VoD is a transformative medium
According to Simbarashe Mabasha, co-founder of Wabona, VoD has the power to transform the video content environment in Africa, with traditional TV providers to be left behind due to their “old school” offerings.“I strongly believe that VoD is a transformative medium that will have a massive impact on content production and content distribution in Africa. It’s part of the future of video content in Africa,” Mabasha said.
“‘Smaller’ services were the first movers, they have years of experience and insight, they are better built businesses in this space as they try new things quicker and they adapt quicker,” Mabasha said.
No space for traditional TV providers
“VoD is not built in the same way [as traditional TV], it’s not linear, it’s not event based, it doesn’t force schedules on you. It’s free and liberal with its offering. You can watch it anywhere and anytime. Traditional TV can’t do that. Its too old school,” he said.

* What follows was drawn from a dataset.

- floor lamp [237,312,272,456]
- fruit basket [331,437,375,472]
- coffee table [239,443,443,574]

According to Mabasha, there is simply no space for traditional TV providers in the VoD sphere, despite increasing signs of interest from providers such as MultiChoice, and South Africa’s Telkom in launching VoD offerings on the market.
“Their current core businesses are based on legacy technology and mindsets that are seemingly immune to change and innovation. Some of their core businesses are still too lucrative to imagine change,” Mabasha said.

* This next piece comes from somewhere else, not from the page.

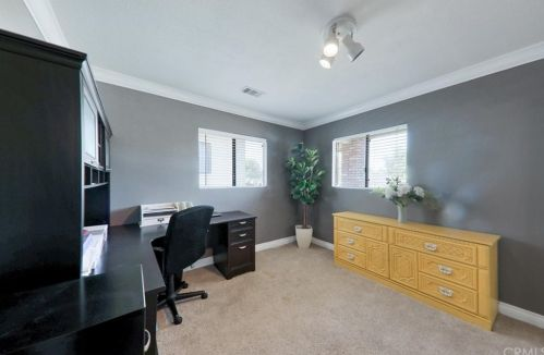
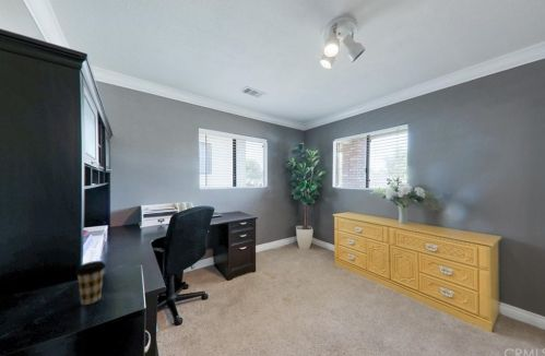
+ coffee cup [74,260,107,306]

DStv provider MultiChoice earlier this year launched its own VoD service – AfricaMagic GO, however, interestingly, the service targets the diaspora market only despite the provider agreeing that VoD is set to be “an essential part” of the video content market in Africa.

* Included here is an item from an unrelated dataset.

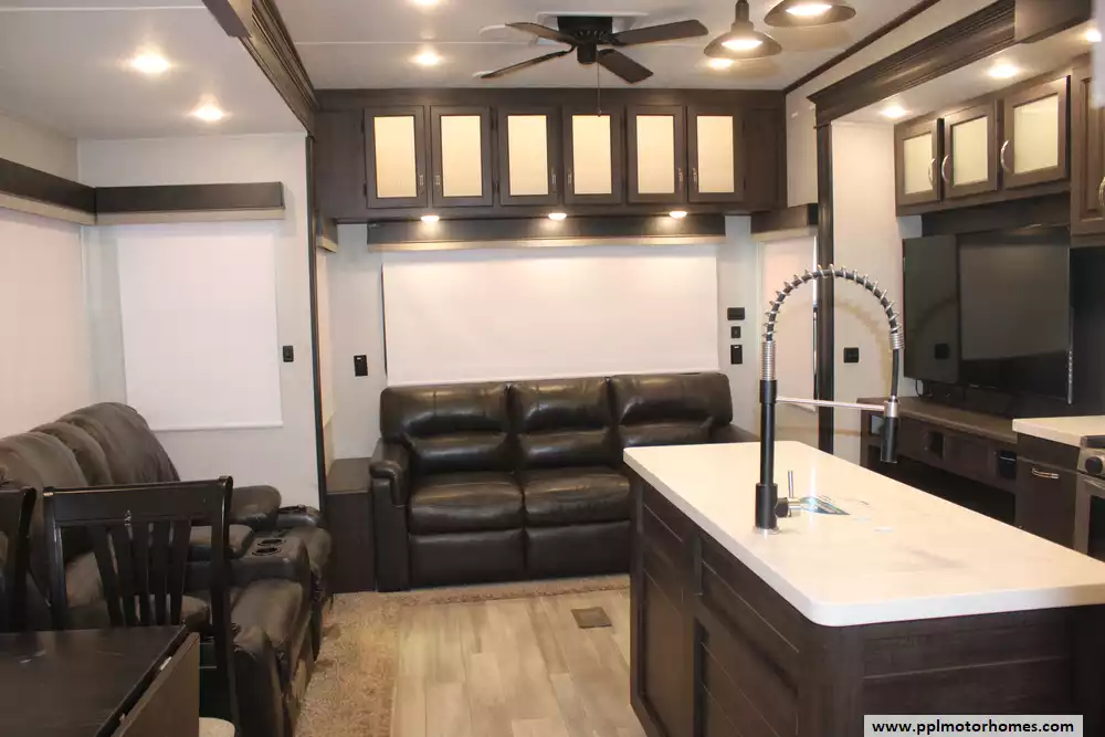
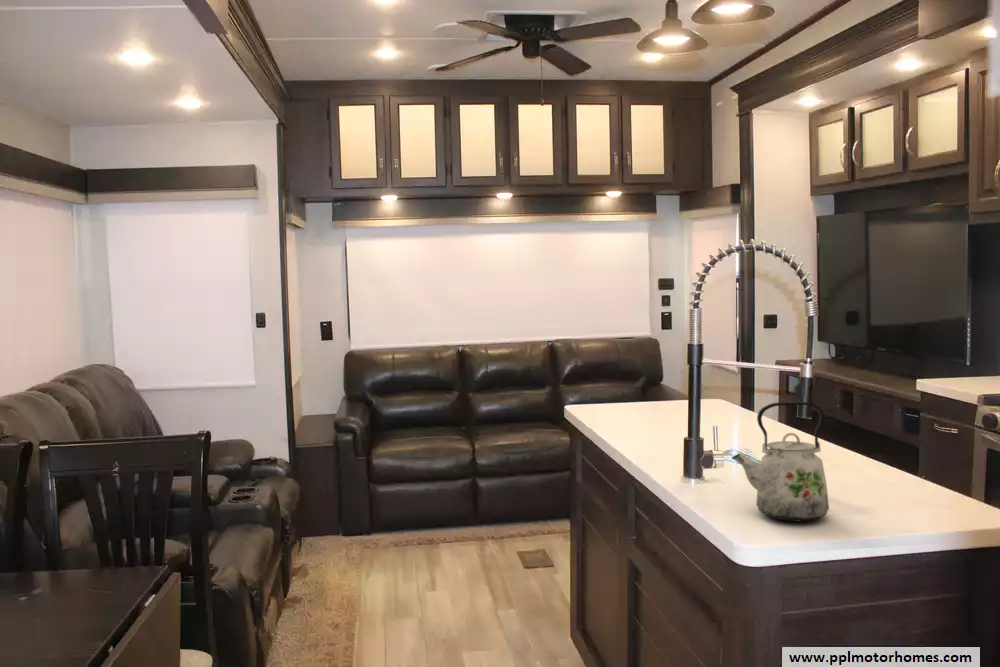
+ kettle [731,401,830,523]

“We believe there is plenty of room for growth in the VOD market as watching content on demand has not yet become habitual in many African countries. Trends around the world have shown that VOD will become an essential part of viewing content in South Africa and Africa at large,” said MultiChoice. While MultiChoice’s VoD offering is aimed at international audiences, the provider is focusing on the roll-out of on-demand films and “catch-up” services for its African markets.
While the focus on diaspora VoD audiences is controversial, iROKOtv founder Jason Njoku admits international audiences lead viewership of iROKOtv, with the United States and United Kingdom forming the largest viewer groups.
A unique link to “home” for diasporans
According to Njoku, VoD provides a unique link to “home” for diasporans, hence the significant uptake of African VoD services by users external to Africa. “It gives Diasporans a direct, easy to access link to the entertainment of ‘home’. Nollywood movies have the faces, the aspirations, the accents, the in-jokes and the cultural references that give them the direct link to Africa that they may not get wherever they are in the world,” Njoku said. Nonetheless, Njoku said the company’s key strategy at the moment is encouraging uptake of iROKOtv from within African audiences.
Connectivity is the main challenge
Both independent and established video providers agree that the main challenge facing VoD services in Africa is the availability of internet connectivity. “The biggest challenge facing uptake of video on demand services in South Africa has been the lack of broadband penetration and costs associated with it. We only have a small percentage of viewers who have broadband in the home, and until we have ubiquitous access for a large portion of our viewers, adoption of online VOD services will not be as robust as we would hope for,” MultiChoice tells Appsafrica.com.
Recent research by the International Data Corporation supports this, finding that the cost of data in South Africa in particular is prohibitive of VoD services. “IDC believes the major impediment to mass adoption of online VOD services in South Africa is the cost of data connectivity, particularly for mobile broadband,” said George Kalebaila, senior research manager for telecommunications and digital media at IDC Africa.
“The advantage of accessing digital content from anywhere on multiple devices will be lost if the cost of data connectivity remains high,” Kalebaila said. According to Mabasha, the uptake of VoD to date is the tip of the iceberg, a “clear indication of a massive opportunity”, hampered by internet availability, as well as difficulties in establishing a business model for these services.
“We are still dealing with the lack of fast and reliable fixed and mobile internet, we are still to get a sustainable revenue model in place for both Ad-supported services and subscription services,” Mabasha said.